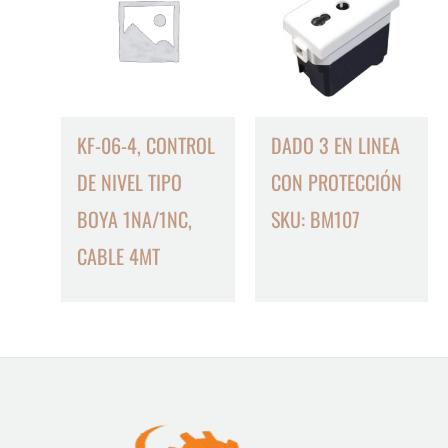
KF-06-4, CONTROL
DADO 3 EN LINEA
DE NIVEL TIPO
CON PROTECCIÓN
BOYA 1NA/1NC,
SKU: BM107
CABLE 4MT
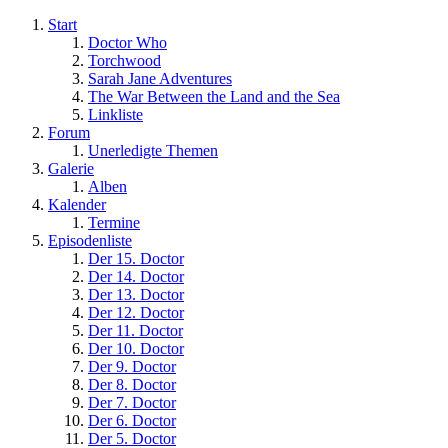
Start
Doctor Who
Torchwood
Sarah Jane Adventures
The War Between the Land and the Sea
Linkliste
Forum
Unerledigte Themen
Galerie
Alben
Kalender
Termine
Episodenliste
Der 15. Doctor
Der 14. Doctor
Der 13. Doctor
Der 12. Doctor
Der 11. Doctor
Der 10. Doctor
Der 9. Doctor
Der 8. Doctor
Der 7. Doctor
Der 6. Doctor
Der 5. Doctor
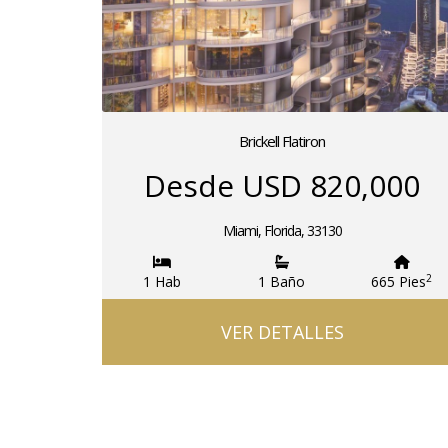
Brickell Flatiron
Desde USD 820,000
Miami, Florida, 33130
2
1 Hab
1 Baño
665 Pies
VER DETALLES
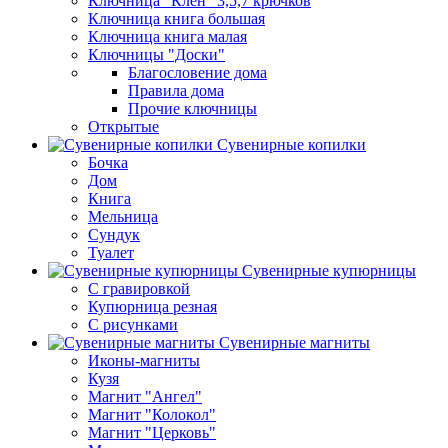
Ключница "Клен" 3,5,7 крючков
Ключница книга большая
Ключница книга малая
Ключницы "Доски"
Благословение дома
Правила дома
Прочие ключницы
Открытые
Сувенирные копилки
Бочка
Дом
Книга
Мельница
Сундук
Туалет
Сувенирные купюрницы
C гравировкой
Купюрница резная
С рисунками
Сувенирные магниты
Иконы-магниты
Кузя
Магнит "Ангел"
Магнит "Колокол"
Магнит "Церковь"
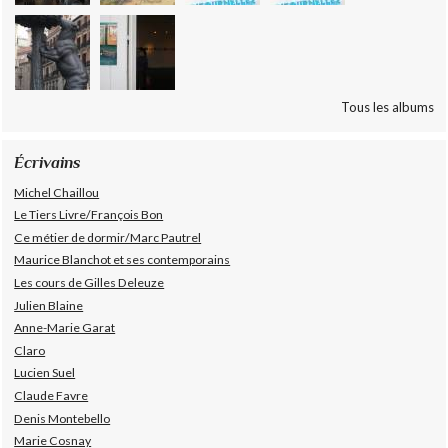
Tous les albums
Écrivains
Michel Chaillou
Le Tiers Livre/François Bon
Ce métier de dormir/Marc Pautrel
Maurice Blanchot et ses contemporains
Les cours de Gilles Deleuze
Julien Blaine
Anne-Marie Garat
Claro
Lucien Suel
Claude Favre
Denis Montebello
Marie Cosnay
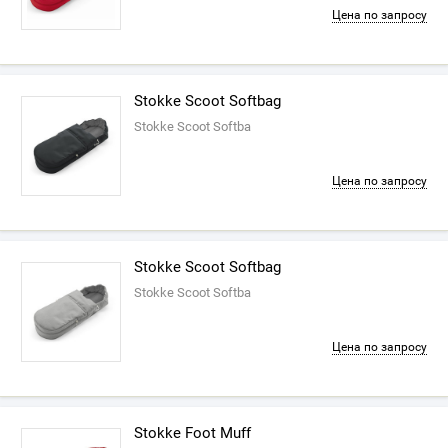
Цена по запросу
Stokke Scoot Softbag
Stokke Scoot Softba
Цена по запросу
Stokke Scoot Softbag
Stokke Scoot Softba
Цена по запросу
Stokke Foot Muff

--------------------------------------------------

Please reproduce every line of the listing above with each "Цена по запросу" swapped for "Price on request", changing nothing else. Omit the pictures.

KF-06-4, CONTROL
DADO 3 EN LINEA
DE NIVEL TIPO
CON PROTECCIÓN
BOYA 1NA/1NC,
SKU: BM107
CABLE 4MT
Start
Doctor Who
Torchwood
Sarah Jane Adventures
The War Between the Land and the Sea
Linkliste
Forum
Unerledigte Themen
Galerie
Alben
Kalender
Termine
Episodenliste
Der 15. Doctor
Der 14. Doctor
Der 13. Doctor
Der 12. Doctor
Der 11. Doctor
Der 10. Doctor
Der 9. Doctor
Der 8. Doctor
Der 7. Doctor
Der 6. Doctor
Der 5. Doctor
Brickell Flatiron
Desde USD 820,000
Miami, Florida, 33130
2
1 Hab
1 Baño
665 Pies
VER DETALLES
Ключница "Клен" 3,5,7 крючков
Ключница книга большая
Ключница книга малая
Ключницы "Доски"
Благословение дома
Правила дома
Прочие ключницы
Открытые
Сувенирные копилки
Бочка
Дом
Книга
Мельница
Сундук
Туалет
Сувенирные купюрницы
C гравировкой
Купюрница резная
С рисунками
Сувенирные магниты
Иконы-магниты
Кузя
Магнит "Ангел"
Магнит "Колокол"
Магнит "Церковь"
Tous les albums
Écrivains
Michel Chaillou
Le Tiers Livre/François Bon
Ce métier de dormir/Marc Pautrel
Maurice Blanchot et ses contemporains
Les cours de Gilles Deleuze
Julien Blaine
Anne-Marie Garat
Claro
Lucien Suel
Claude Favre
Denis Montebello
Marie Cosnay
Price on request
Stokke Scoot Softbag
Stokke Scoot Softba
Price on request
Stokke Scoot Softbag
Stokke Scoot Softba
Price on request
Stokke Foot Muff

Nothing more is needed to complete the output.